»Haben Sie was gegen Schwarze?«

■ Fahrgäste klagen über rassistisches Verhalten von BVG-Mitarbeitern/ Deutsche schauen weg

Berlin. Samstag nachmittag: In der U-Bahn Richtung Ruhleben drängen sich Hertha-Fans, die Stimmung ist geladener als sonst. Schließlich spielt der Underdog der Bundesliga heute gegen den Meister aus München. U-Bahnhof Ernst-Reuter- Platz. Mohsen R., TU-Student aus dem Iran, weicht unwillkürlich vom Bahnsteig zurück, als er den einfahrenden Zug sieht, und entscheidet sich, erst den nächsten Zug zu nehmen. Doch in diesem Moment wird die Tür aufgerissen, fünf Fußballfans springen heraus und schlagen mit Fäusten auf ihn ein, springen dann in den Waggon zurück.
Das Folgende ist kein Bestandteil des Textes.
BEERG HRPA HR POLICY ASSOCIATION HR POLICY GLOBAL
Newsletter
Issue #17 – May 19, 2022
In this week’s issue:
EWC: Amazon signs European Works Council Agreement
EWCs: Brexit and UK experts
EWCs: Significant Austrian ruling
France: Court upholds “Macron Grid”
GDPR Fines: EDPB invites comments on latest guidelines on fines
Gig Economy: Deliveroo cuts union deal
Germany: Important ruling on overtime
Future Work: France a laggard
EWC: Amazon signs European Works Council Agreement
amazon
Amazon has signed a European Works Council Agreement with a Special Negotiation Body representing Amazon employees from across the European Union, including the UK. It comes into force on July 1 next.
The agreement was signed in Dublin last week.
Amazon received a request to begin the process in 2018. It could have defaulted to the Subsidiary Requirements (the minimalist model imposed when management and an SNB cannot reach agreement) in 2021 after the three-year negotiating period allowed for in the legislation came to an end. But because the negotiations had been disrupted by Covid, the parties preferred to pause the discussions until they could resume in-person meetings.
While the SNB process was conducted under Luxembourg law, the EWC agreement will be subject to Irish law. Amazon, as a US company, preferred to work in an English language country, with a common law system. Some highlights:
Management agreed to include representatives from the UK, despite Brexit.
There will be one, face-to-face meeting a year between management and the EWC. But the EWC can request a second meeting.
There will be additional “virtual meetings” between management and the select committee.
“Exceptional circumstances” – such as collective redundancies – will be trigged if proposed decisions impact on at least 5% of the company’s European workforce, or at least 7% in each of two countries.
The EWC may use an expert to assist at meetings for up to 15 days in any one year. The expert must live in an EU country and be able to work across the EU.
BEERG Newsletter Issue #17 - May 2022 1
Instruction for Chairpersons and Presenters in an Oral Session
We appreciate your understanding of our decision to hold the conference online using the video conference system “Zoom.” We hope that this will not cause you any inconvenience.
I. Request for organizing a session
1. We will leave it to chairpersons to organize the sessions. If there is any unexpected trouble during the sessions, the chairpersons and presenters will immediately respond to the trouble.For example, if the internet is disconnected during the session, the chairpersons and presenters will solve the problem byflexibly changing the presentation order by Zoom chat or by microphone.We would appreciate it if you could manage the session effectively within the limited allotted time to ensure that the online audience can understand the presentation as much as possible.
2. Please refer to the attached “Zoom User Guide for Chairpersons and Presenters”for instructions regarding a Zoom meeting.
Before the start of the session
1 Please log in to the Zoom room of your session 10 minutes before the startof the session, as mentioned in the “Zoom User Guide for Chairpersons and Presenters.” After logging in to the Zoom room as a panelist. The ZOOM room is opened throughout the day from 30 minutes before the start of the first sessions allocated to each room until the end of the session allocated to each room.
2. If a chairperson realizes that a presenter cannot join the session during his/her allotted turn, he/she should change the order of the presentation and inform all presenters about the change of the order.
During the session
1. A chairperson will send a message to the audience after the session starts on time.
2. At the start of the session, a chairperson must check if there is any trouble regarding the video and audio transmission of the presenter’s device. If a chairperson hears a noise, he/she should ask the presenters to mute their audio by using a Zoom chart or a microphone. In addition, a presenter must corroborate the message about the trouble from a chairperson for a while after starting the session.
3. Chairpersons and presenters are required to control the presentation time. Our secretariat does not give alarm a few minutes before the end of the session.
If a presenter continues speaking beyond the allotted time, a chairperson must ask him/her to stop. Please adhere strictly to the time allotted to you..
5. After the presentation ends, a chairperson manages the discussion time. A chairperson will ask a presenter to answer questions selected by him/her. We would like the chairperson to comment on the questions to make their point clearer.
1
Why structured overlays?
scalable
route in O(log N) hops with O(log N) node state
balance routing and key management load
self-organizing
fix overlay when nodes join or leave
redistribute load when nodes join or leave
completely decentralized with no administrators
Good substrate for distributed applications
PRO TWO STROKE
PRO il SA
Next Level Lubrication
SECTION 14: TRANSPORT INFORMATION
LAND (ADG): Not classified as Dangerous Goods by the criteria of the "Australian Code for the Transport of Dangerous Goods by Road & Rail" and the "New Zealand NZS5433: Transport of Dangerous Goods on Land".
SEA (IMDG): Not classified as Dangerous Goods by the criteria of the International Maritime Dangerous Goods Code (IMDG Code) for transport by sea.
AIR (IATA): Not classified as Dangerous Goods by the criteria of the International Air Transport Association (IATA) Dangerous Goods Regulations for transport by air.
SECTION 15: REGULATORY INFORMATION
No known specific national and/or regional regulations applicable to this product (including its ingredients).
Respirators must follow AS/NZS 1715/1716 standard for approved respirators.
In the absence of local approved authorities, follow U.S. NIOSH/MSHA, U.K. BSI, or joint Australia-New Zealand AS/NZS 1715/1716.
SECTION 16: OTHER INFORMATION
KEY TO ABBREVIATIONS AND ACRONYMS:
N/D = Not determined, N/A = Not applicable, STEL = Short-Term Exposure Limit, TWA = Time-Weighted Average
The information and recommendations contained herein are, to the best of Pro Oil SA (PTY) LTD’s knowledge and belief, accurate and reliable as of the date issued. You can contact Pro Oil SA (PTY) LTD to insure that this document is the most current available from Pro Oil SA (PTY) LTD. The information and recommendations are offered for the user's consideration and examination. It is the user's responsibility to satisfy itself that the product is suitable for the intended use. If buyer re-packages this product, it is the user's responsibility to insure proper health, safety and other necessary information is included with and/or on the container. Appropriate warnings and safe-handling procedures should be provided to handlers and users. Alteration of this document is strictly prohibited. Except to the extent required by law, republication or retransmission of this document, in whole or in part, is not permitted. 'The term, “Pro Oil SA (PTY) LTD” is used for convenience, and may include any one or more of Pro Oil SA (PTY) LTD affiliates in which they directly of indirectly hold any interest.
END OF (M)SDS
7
Kurz vor Abfahrt ertönt ein Kommando aus dem Waggon, aus drei Türen prasselt Spucke auf ihn nieder. Von den anderen Fahrgästen reagiert niemand. Auch der Zugabfertiger der BVG schweigt. »Sie haben zugeschaut«, sagt Mohsen R., »als wären sie ihm Theater.«

Mohsen R. ist nicht zur Polizei gegangen, weil das »überhaupt nichts nützt«. Er hätte noch nicht mal bei der Zeitung angerufen, wäre vor vier Wochen nicht Ähnliches im 5er Bus nach Spandau passiert. Mit den Worten: »Hier steigen nur Deutsche ein«, wollte eine Gruppe Fußballfans ihm und seiner Frau den Zutritt zum Oberdeck verwehren. Als Mohsen mit seiner Frau einige Worte auf Farsi wechselte, hieß es: »Hier wird nur deutsch geredet, nicht türkisch.« Trotz Aufforderung an den Busfahrer, etwas zu unternehmen, erklärte der, er könne nichts machen.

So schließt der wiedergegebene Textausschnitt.